Exercise requirements:
1. Please list every distinct term ending in an equals sign that appears in the text on organizing SPD Server domains.
2. Carry on the text on organizing SPD Server domains, starting after its final sentence.

Text shown:
----
Organizing Domains for Scalability

Overview of Organizing Domains

SPD Server performance is based on scalable I/O. To exploit scalable I/O, you can use the libnames.parm file to optimize how SPD Server stores files. Domain Access Options describes how to specify named paths for the three data components of SPD Server tables (observation data tables, index data tables, and metadata tables), and how to specify paths for temporary intermediate calculation tables. LIBNAME domain declaration statements can specify the system paths that are associated with each table space component. However, you must allocate the correct amount of disk space and I/O redundancy to the various paths.
This section provides functional information about the table spaces that are defined by the DATAPATH=, INDEXPATH=, WORKPATH=, and METAPATH= options of the LIBNAME domain declaration statements. Use this information to determine the best sizing, I/O, and redundancy requirements to optimize performance and scalability for named SPD Server domain paths.

Data Table Space

When you declare a domain in a LIBNAME statement, data tables are stored in the space that is defined in the PATHNAME= specification, unless you specify the DATAPATH= option. The PATHNAME= space contains metadata tables for a domain, but it can also contain data tables. As the size and complexity of a domain increase, so do the benefits of organizing data tables into their own DATAPATH= space.
Organizing your data table space significantly impacts I/O scalability. The disk space that is allocated to data tables stores permanent warehouse tables that users will access. This disk space should support scalable I/O because it facilitates both parallel processing and real-time multi-user access to the data. In a large warehouse, this disk space probably has the greatest proportion of Read and Write I/O.
Typically, you load and refresh tables in the data table space using batch processes during evenings or off-peak hours. You can restrict access to data table space to Read-Only access for all users except administrators who perform the load and refresh processes.
To ensure reliability, organize data table space into RAID 1+0 or RAID-5 disk configurations. For large warehouses, consider a RAID-5 configuration with a second storage array to mirror the data.

Index Table Space

When you declare a domain in a LIBNAME statement, index tables are stored in the space that is defined in the PATHNAME= specification, unless you specify the INDEXPATH= option. The PATHNAME= space contains metadata tables for a domain, but it can also contain index tables. As the size and complexity of a domain increase, so do the benefits of organizing index tables into their own INDEXPATH= space.
Index space typically does not require the high-level scalability that data space, temporary table space, or workspace needs for I/O performance. When a process is using an index, the Read access pattern is different from a parallel I/O Read access pattern of data, or multiple user Read access patterns against data.
Typically, you configure index space as a large striped file system across a large number of disks and I/O channels. A typical configuration such as RAID 1+0 or RAID 5 supports some redundancy to ensure the availability of index space.
----
Entries provided:

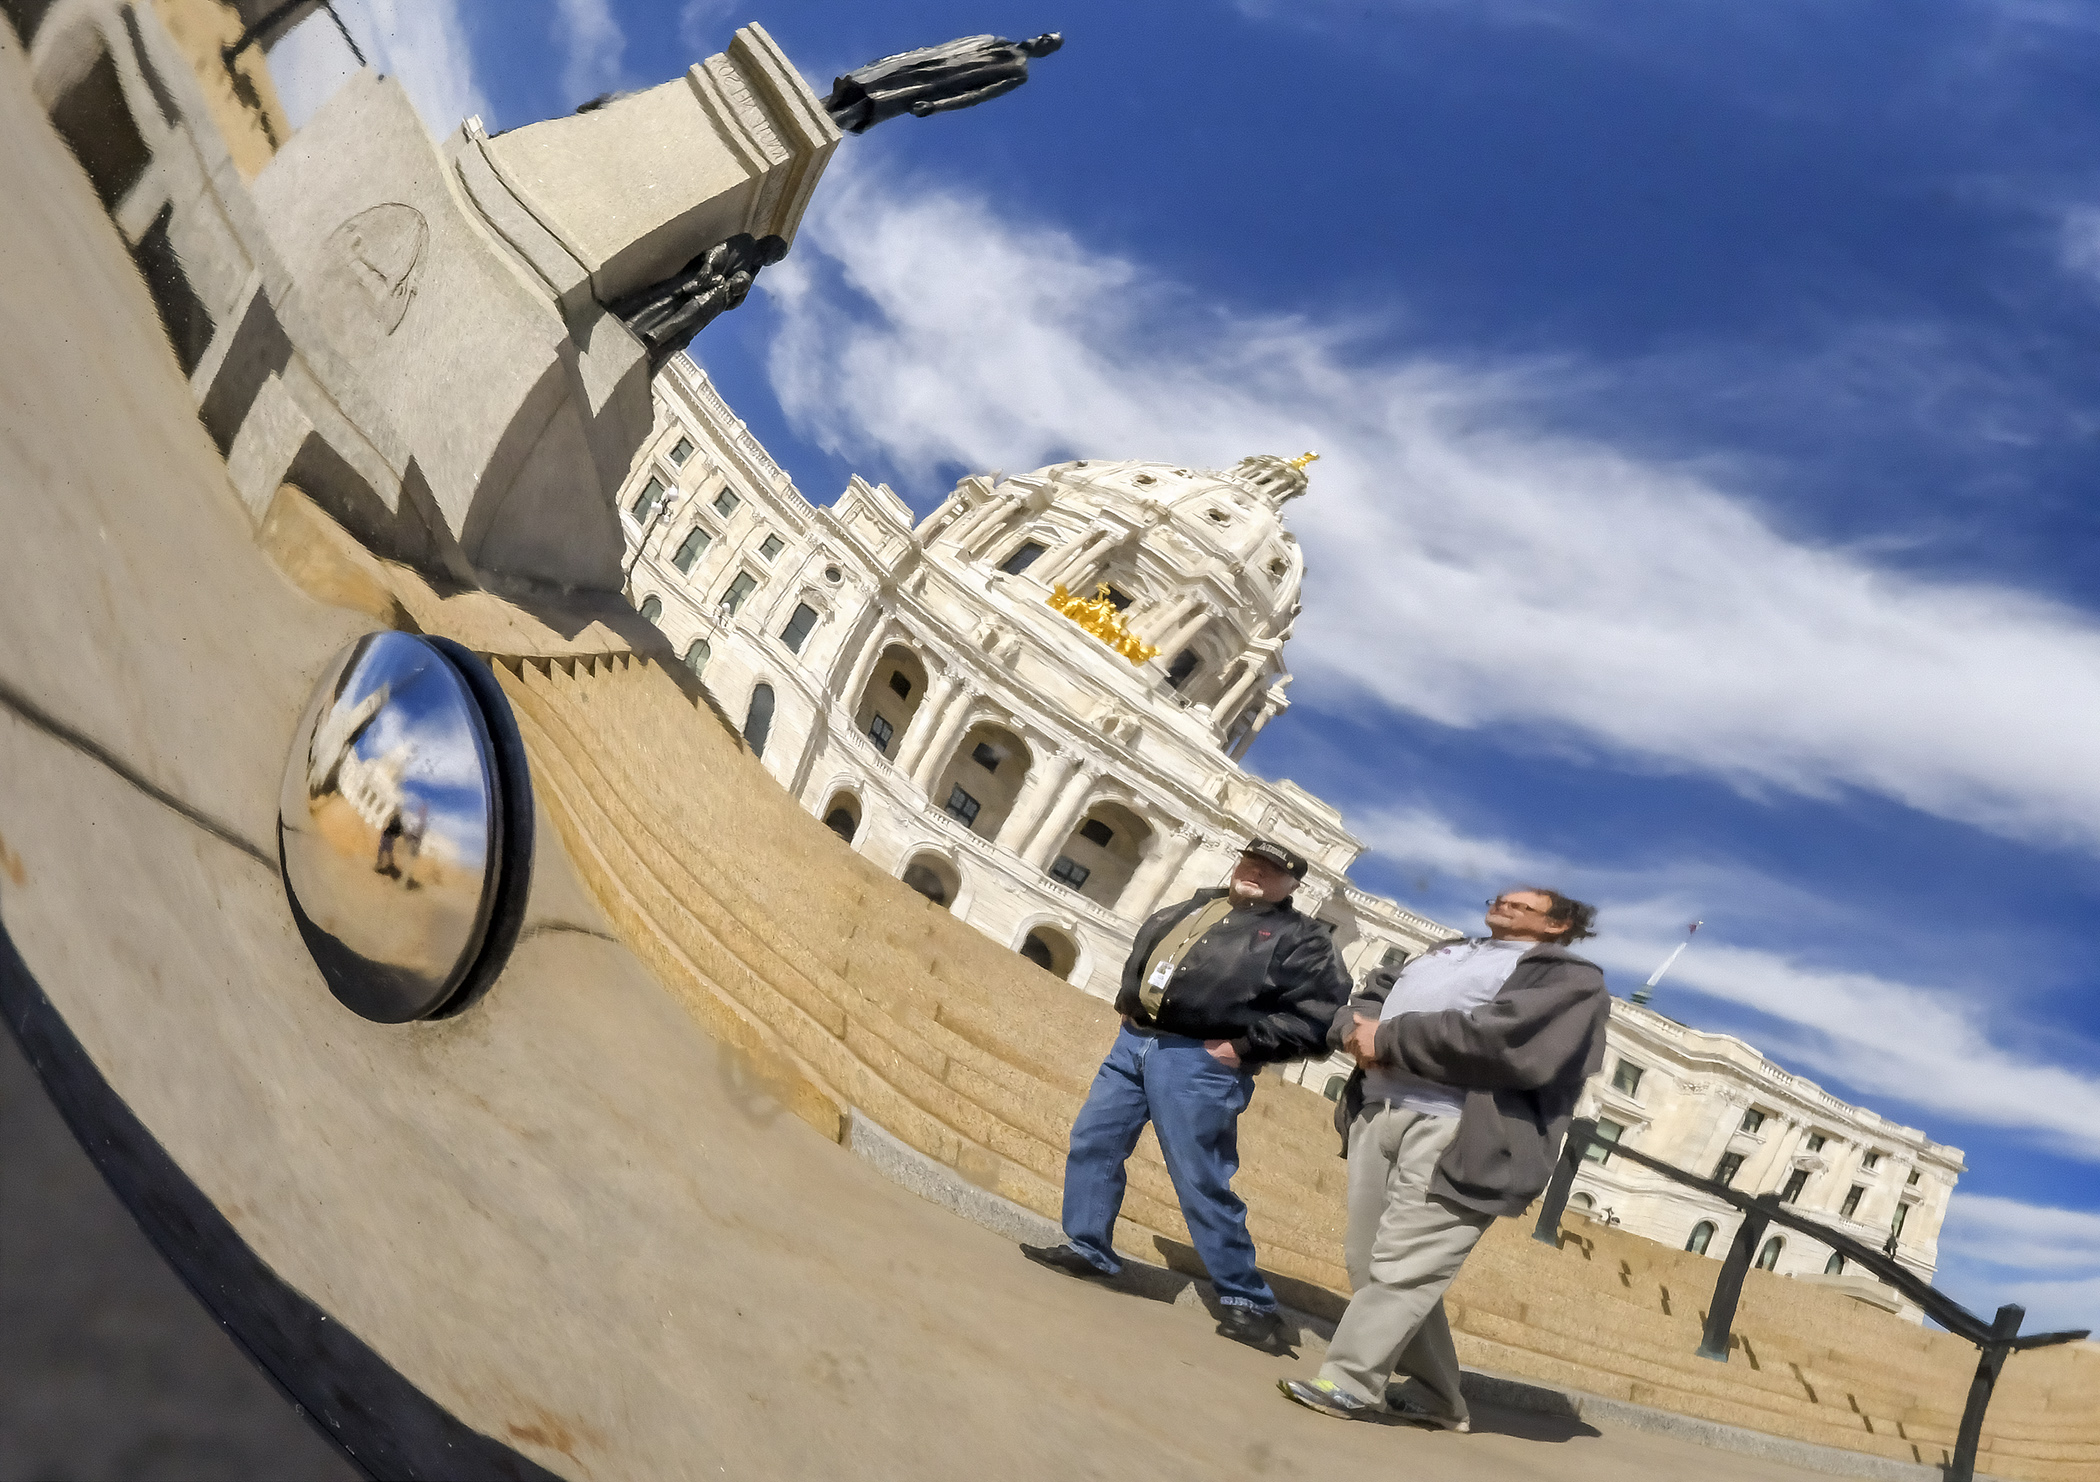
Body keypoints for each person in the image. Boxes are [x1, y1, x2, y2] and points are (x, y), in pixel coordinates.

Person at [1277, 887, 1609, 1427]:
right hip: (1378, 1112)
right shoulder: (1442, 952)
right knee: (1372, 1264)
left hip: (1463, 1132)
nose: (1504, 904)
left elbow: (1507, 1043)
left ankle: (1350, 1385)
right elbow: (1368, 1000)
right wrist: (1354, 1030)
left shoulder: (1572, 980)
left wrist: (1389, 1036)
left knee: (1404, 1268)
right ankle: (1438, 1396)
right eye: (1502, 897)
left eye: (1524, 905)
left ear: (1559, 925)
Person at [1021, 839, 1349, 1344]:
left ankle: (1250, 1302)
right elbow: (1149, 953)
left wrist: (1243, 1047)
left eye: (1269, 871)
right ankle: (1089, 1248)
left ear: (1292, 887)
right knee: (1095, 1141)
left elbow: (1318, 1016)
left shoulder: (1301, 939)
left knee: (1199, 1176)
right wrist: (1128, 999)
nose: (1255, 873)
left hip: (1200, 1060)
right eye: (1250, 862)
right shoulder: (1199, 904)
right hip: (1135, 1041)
----
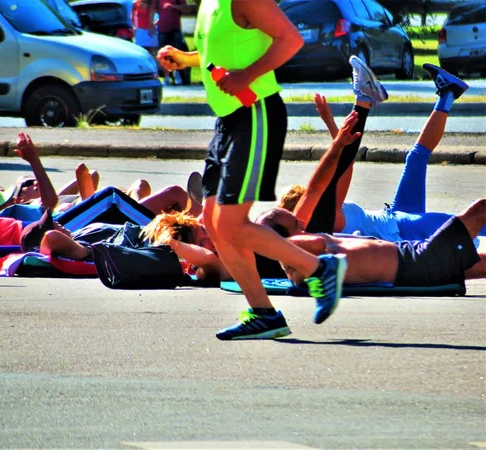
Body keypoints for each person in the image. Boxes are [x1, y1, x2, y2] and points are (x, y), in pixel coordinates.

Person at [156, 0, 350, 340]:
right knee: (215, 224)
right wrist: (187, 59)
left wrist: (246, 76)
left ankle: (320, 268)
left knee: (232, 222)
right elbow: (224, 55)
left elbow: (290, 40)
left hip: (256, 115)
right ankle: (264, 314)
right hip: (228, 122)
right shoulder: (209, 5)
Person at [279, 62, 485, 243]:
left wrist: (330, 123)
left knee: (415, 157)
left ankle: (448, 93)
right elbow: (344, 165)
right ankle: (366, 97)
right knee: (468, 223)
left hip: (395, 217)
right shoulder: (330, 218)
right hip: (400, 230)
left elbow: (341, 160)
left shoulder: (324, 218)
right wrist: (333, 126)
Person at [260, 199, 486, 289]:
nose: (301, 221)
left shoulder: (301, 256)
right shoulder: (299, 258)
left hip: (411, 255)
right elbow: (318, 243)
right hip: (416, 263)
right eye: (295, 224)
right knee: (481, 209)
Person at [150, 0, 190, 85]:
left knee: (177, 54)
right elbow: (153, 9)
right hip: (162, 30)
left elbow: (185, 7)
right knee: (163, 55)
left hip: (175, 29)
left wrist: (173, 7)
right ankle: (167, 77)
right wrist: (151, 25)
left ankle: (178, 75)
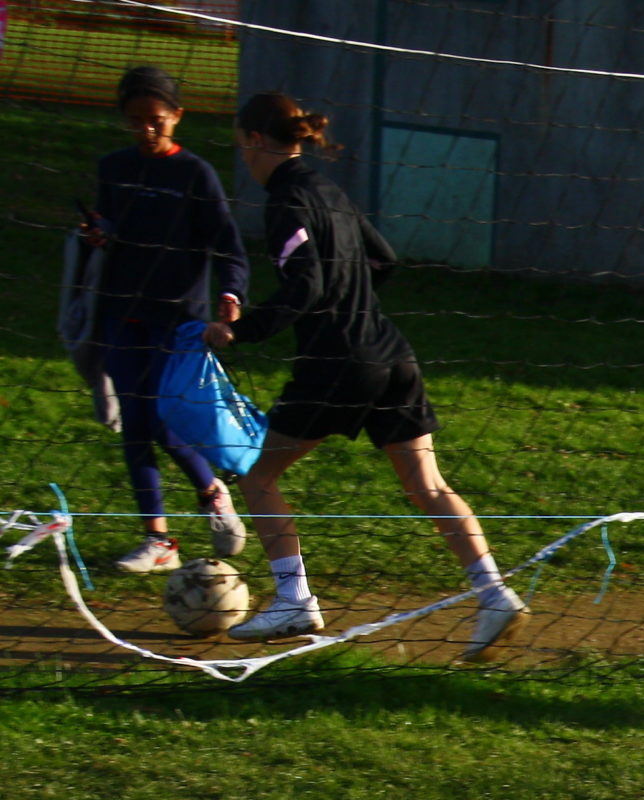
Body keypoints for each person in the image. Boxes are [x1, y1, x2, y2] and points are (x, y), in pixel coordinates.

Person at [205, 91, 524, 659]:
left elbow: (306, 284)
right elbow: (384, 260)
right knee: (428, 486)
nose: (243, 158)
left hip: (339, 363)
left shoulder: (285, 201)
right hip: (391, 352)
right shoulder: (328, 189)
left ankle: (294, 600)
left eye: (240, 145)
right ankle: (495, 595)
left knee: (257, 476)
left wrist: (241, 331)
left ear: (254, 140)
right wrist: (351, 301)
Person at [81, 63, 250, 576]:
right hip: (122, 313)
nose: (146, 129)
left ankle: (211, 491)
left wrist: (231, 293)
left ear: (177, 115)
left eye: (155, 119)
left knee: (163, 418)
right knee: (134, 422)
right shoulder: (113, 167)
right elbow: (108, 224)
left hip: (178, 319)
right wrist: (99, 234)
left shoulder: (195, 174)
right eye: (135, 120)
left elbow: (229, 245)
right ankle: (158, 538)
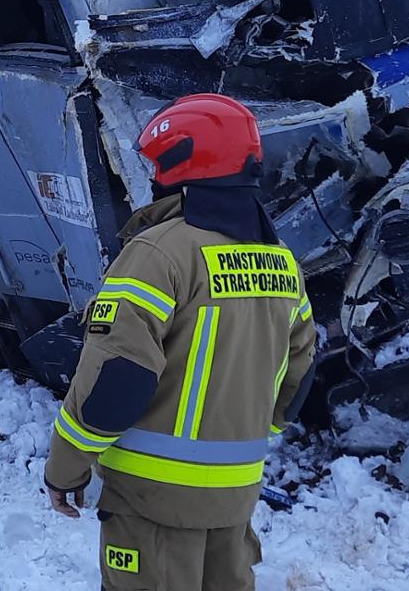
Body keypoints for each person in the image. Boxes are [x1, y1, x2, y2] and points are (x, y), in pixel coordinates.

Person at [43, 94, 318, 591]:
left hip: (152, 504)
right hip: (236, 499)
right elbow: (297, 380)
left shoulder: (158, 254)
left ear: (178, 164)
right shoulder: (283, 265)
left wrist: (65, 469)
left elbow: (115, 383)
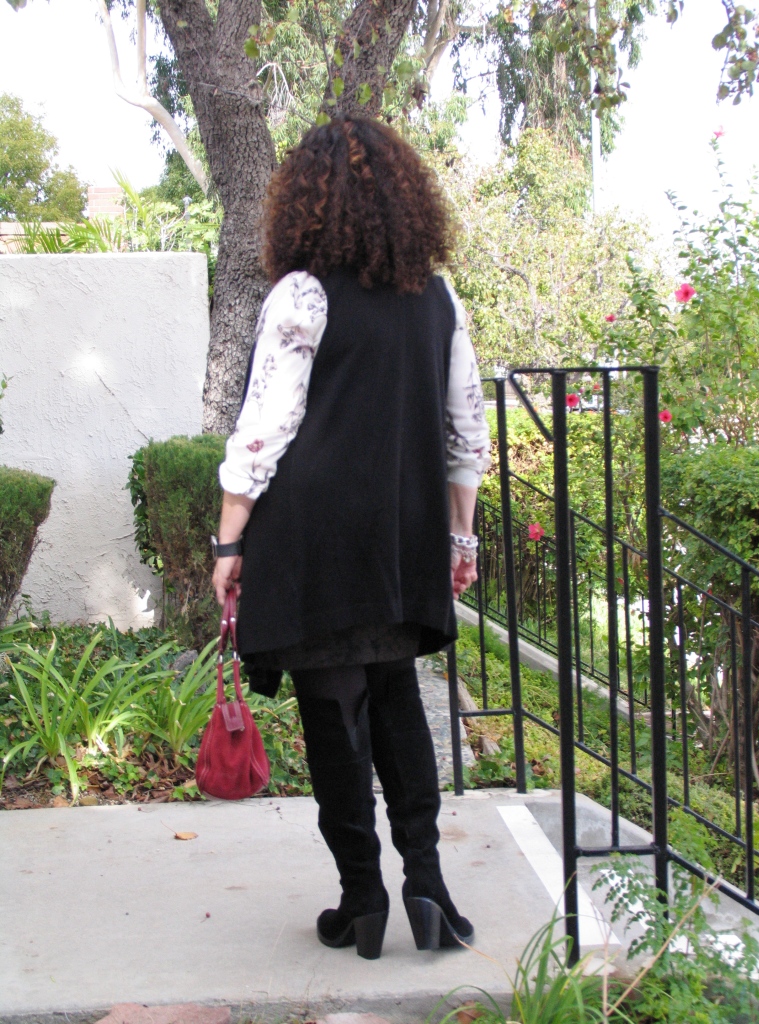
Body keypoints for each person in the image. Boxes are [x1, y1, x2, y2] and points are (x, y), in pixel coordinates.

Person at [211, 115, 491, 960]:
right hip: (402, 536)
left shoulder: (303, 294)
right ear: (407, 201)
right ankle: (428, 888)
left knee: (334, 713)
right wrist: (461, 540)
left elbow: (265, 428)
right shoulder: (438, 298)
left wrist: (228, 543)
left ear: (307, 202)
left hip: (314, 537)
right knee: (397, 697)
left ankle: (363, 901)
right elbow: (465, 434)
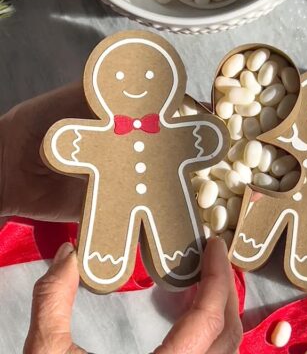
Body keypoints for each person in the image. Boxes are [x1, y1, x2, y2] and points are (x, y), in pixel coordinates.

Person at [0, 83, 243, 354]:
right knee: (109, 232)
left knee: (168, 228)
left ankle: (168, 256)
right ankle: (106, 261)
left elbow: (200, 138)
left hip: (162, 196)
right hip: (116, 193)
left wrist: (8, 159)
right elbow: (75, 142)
----
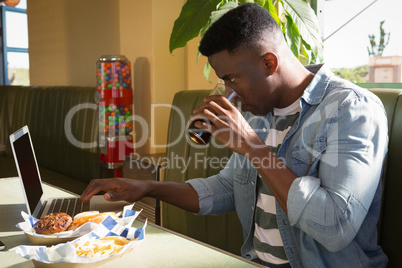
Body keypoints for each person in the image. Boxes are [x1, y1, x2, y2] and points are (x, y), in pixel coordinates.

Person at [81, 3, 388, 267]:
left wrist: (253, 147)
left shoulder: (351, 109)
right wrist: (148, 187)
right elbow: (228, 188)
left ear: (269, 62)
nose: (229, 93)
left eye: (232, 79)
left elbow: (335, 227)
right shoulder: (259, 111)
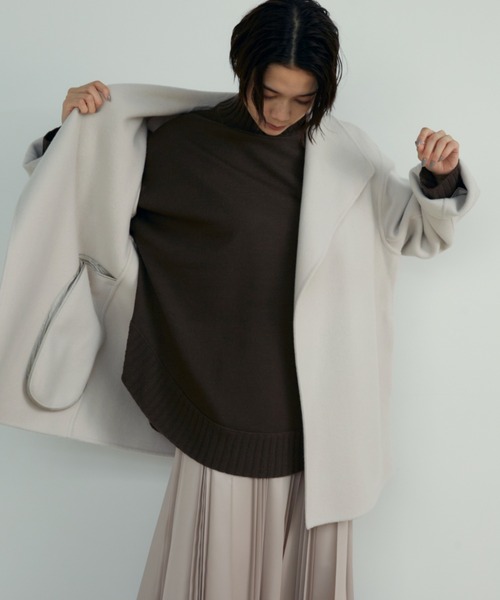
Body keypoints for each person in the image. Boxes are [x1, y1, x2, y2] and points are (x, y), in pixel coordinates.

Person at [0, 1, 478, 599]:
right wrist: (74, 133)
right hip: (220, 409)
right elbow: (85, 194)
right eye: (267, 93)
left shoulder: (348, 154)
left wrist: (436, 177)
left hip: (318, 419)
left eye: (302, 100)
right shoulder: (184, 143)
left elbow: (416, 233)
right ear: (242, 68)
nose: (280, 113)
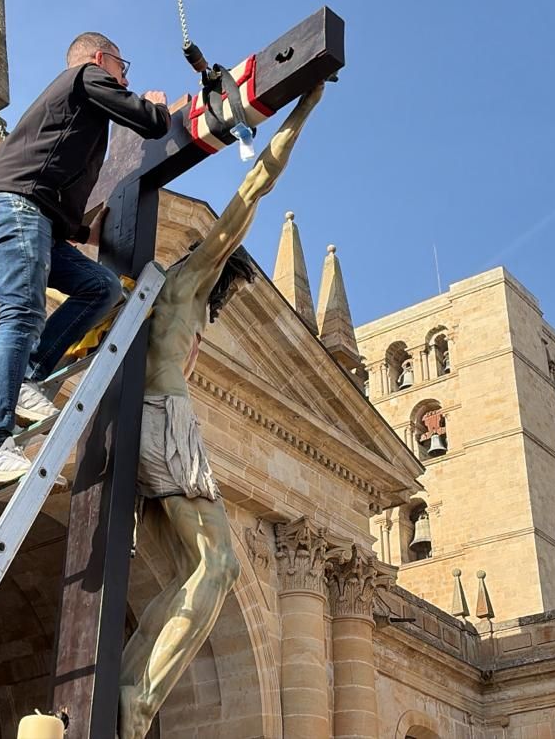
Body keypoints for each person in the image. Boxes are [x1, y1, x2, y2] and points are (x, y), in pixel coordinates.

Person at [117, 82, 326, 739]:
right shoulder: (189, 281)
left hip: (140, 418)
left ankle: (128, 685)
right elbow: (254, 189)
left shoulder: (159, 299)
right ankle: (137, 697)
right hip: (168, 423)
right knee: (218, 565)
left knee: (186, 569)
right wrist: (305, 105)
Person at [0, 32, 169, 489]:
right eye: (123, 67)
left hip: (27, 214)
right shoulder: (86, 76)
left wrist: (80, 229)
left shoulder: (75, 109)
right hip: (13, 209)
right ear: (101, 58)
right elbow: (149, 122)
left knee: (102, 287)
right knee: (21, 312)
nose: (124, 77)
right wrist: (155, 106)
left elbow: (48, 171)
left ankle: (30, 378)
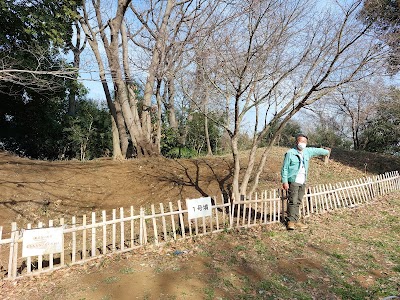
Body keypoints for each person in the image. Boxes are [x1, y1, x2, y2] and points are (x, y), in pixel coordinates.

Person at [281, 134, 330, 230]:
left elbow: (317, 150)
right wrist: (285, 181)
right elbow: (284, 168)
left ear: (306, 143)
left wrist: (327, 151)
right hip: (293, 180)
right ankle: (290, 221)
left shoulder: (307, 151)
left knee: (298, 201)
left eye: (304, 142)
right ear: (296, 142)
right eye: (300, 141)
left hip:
----
Written answers:
1. DATAPATH=, INDEXPATH=, WORKPATH=, METAPATH=, PATHNAME=

2.
Metadata Table Space

When you declare a domain in a LIBNAME statement, metadata tables are stored in the space that is defined in the PATHNAME= specification. If the space configured in PATHNAME= is full, SPD Server stores overflow metadata for existing tables in the space that is defined in the METAPATH= specification, if it is declared. The PATHNAME= and METAPATH= spaces contain metadata tables for a domain.
Compared to the other space categories, metadata space is relatively small and usually does not require scalability. If compressed data in a given warehouse uses 10 terabytes of disk space, then there are approximately 10 gigabytes of metadata. When you are setting up metadata space, plan to allot 20 gigabytes of metadata space for every 10 terabytes of physical data disk space. When new data paths are added to expand a server, you should add more metadata space within the primary path of the server. Even though the metadata requires only a small amount of space, the disk space must be expandable and mirrored. You also need to back up the metadata.
The metadata for a table becomes larger when rows in the table are marked as deleted. Bitmaps are stored in the metadata that is used to filter the deleted rows. The space required depends on the number of rows that were deleted and on their distribution within the table.

SPD Server Workspaces

You reserve a space for intermediate calculations and temporary files in statements that are in the body of the spdsserv.parm file. The workspace that you configure in spdsserv.parm is shared by all SPD Server users.
Some users have data needs that might be constrained by using the common intermediate calculation and file space that is reserved for all users. Use the libnames.parm file to create and reserve a workspace that is specifically associated with a single domain and its approved users. Doing so can improve both security and performance. As the size and complexity of a domain increase, so do the benefits of organizing temporary and intermediate tables into their own workspace, defined by WORKPATH=.
A workspace is an area on disk that SPD Server software uses to store required files when the available CPU memory cannot contain the entire set of calculations. When sufficient memory is not available, some utility files are written to disk. Workspaces are important to scalability. Tasks such as large sorts, index creation, parallel group-by operations, and SQL joins can require dedicated workspace to store temporary utility files.
You typically configure a workspace as part of a large striped file system that spans as many disks and I/O channels as possible. Workspace I/O can critically impact the performance behavior of an SPD Server host.
Workspace on disk is typically a RAID 0 configuration or a hardware-redundant RAID design. RAID 0 configurations are risky because if the RAID 0 disk goes down, the system is also affected; any process that was running at the time of failure is also likely to be affected.